Beer and ballgames. Bo-ring!! Isn’t there a book out there just dying to be read? Yes, yes there is. But I admit I did watch golf when Tiger was ascendant, because I loved watching a black and Asian American skunk dull AF white dudes like Phil Mickelson; the only thing interesting about Phil is his gambling addiction, otherwise – oh my gawd what a bore! Yaaaaaaawn. Still, as that last sentence shows, I know way too much – including more than a little bit of minutiae – about any number of ball players and golfers and football players because they’re unavoidable in this ball-chasing, player elevating culture. The Kelce twins, anyone? And now this latest idiot, Harrison Butker. Why any institution of higher learning would invite any ballplayer to speak is beyond me, but then, in many colleges the graduating class votes to invite whoever they choose. And, he is a married, employed, white boy and conservative Catholic, speaking – and speaking stupidly – at a conservative Catholic college. Sigh. The culture of celebrity is frustrating.

Sports are boring, and addictive. Or so I hear. There are so many other more fun things to do, why would anyone chose to watch other people do sports, when they could be gardening, reading, fucking or flirting, or even playing tennis, playing pickle ball, playing – well, anything. Shit, pro sports makes playing chess look interesting, and fun. No, I take that back. Chess is boring. Card games? Not boring. Watching people play poker on TV? Are people nuts? So boring. Puh-leeze.     

In the film Diner from 1982, there is a scene I found to be purely grotesque; I still do, remembering it all these years later. A young woman is being grilled by her boyfriend on the subject of sports, a particular team, I think, after many weeks and months of ‘boning up’ (hmmm…) on the required info. This test of her knowledge was in order to determine whether or not they would be engaged to be married, as I recall. It made my stomach turn. It still makes my stomach turn and tighten, it was so demeaning, so – stupid, so unimportant in the grand scheme of things, qualities, characteristics, etc. needed to make a relationship work. She needed to know sports trivia to win this man? Sports trivia??!! Run, girl. Run!!
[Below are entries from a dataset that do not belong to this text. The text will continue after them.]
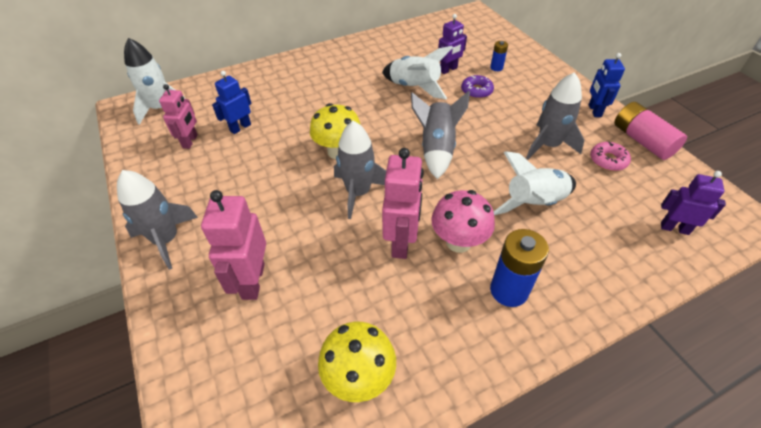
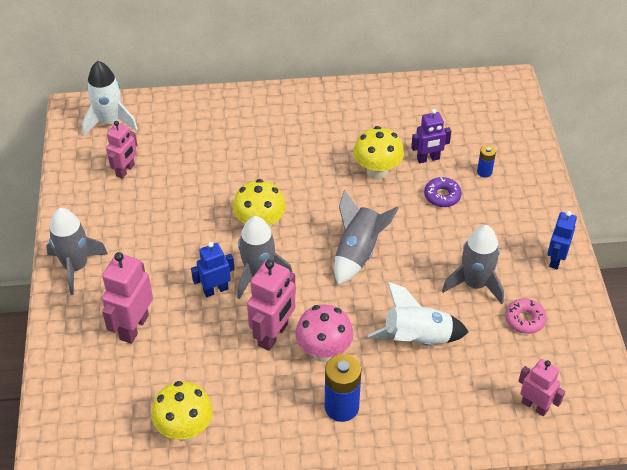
camera: 20 degrees right, 0 degrees up
(240, 127) = (177, 168): blue robot -> blue robot (215, 290)
(414, 87) = (377, 171): white rocket -> yellow mushroom
(642, 141) = (579, 310): pink battery -> none
(674, 228) = (534, 406): purple robot -> pink robot

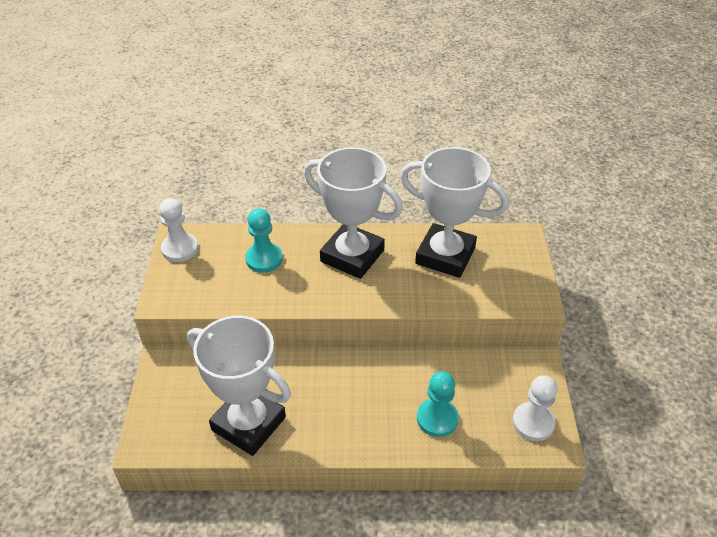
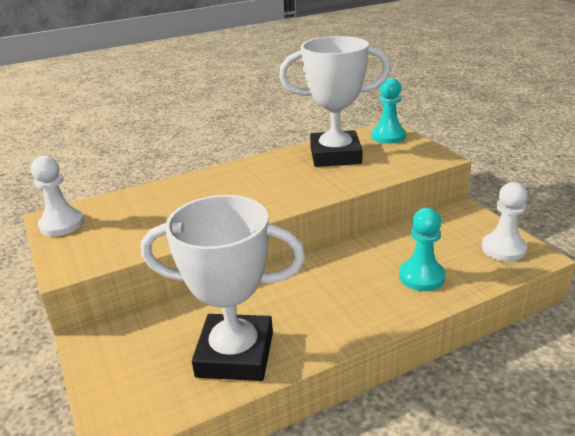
camera: 25 degrees left, 15 degrees down
(264, 259) = (164, 205): turquoise pawn -> turquoise pawn (388, 136)
(352, 256) = (252, 178): white trophy -> none

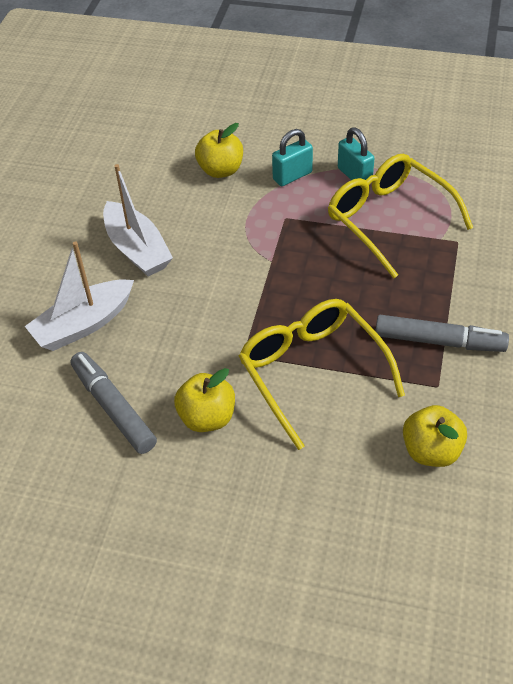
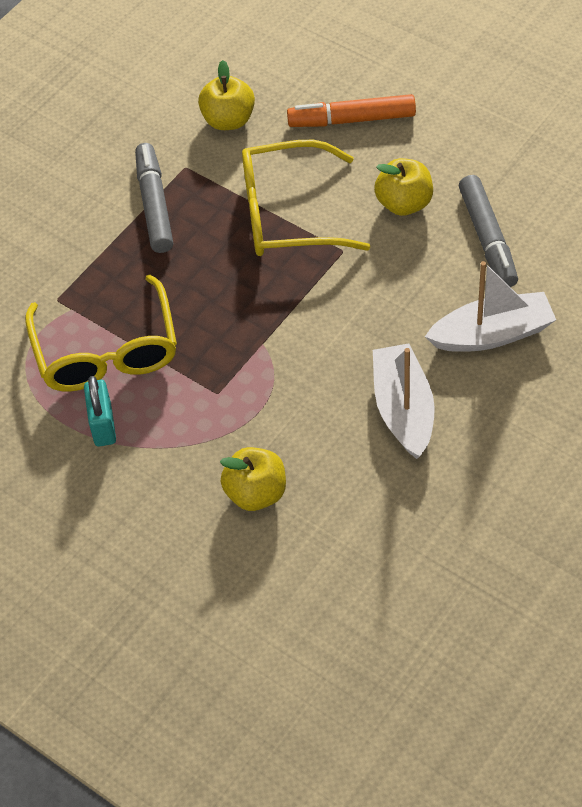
camera: 155 degrees left, 5 degrees up
(292, 176) = (175, 451): turquoise padlock -> none
(304, 495) = (352, 119): none -> orange marker
(312, 372) = (288, 214): yellow glasses -> yellow glasses turned 90 degrees clockwise
(439, 341) = (154, 204): grey marker -> grey marker turned 45 degrees clockwise

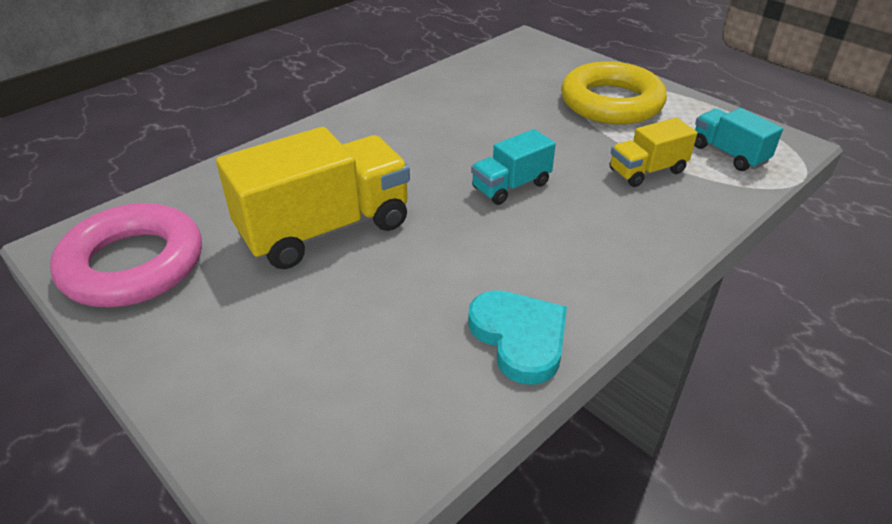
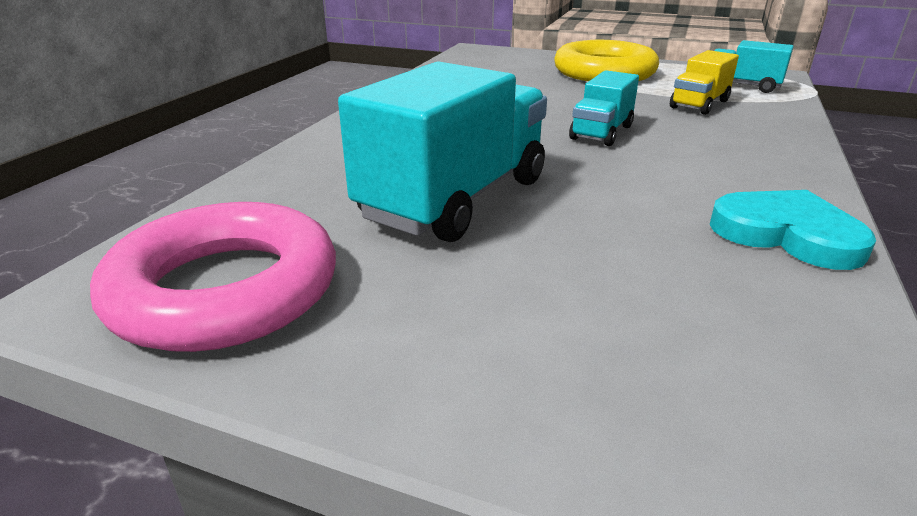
camera: 25 degrees left, 10 degrees down
(325, 229) = (455, 199): yellow truck -> turquoise truck

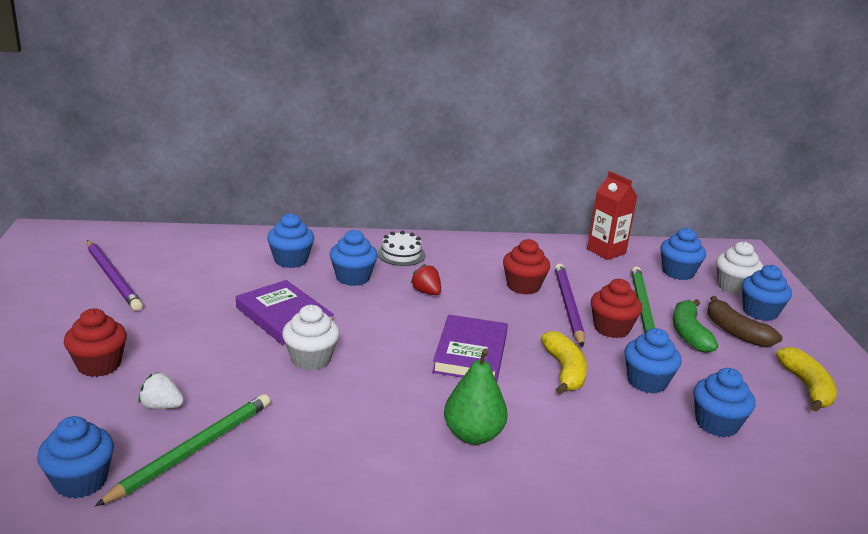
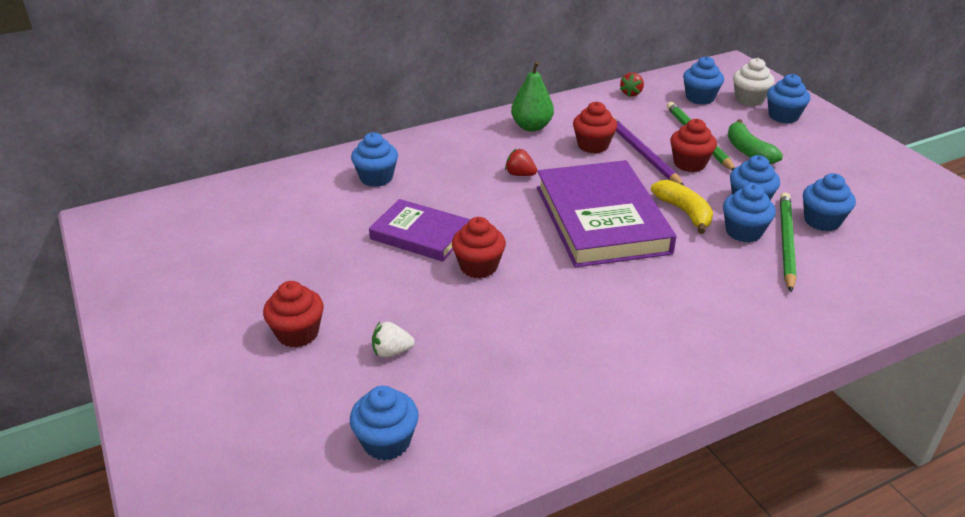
camera: 20 degrees left, 10 degrees up
(113, 277) = (225, 244): purple pencil -> none
(193, 450) = (455, 381): green pencil -> green pencil (786, 242)
(310, 359) = (478, 266): white cupcake -> red cupcake
(353, 278) = (446, 179): blue cupcake -> blue cupcake (743, 232)
(401, 254) = (468, 144): white cake -> none
(470, 353) = (601, 219): purple book -> purple book, size x1.71
(473, 435) = (661, 290): green pear -> green pear (531, 127)
(606, 251) = (631, 93): red carton -> red strawberry
(736, 332) = (779, 139): brown banana -> none
(806, 387) = (859, 171): yellow banana -> none

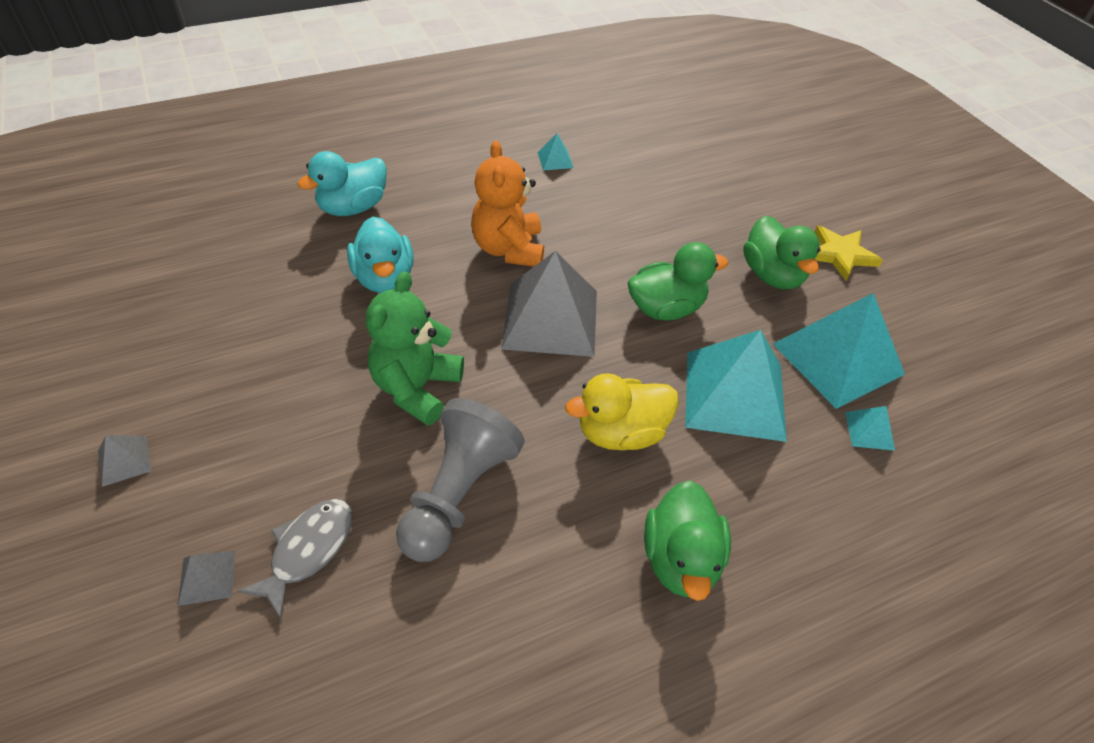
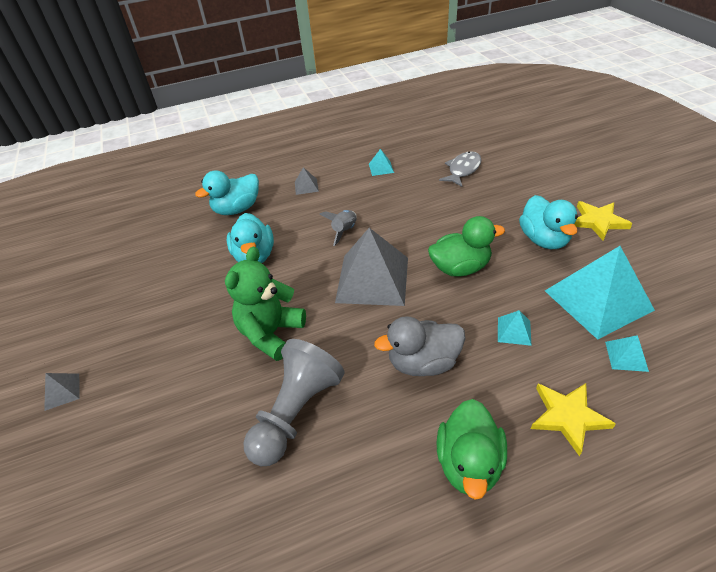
camera: 10 degrees right, 5 degrees down
(207, 577) = (107, 478): grey pyramid -> grey pyramid (306, 186)
(308, 550) = (181, 457): grey fish -> grey fish (463, 170)
(509, 249) = (344, 231): orange teddy bear -> grey rocket
(621, 433) = (423, 363): yellow duck -> grey duck
(735, 395) = (514, 331): turquoise pyramid -> turquoise pyramid, size x0.42
(772, 275) = (543, 239): green duck -> turquoise duck
(799, 504) = (568, 417): none -> yellow star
Diner, which is celebrated for helping start the careers of a handful of white male actors, is considered a minor classic. Yick. My dad loved watching sports. It was brain candy, and well deserved, in the same way HGTV’s Bargain Block is my form of brain candy – but sports, unlike Bargain Block with it’s short seasons of eight or so fifty-minute episodes, are on 24/7 365 in this country, and I am sick of it. The right wing in the US especially likes to claim it cares deeply about our children, but how many pages or minutes of copy and TV are dedicated to helping parents, or elevating our schools, educators, test results, tutoring, career choices, personal development for teens or younger children? Sports pages, sports minutes, sports trivia – that is where we put our collective attention, and it shows.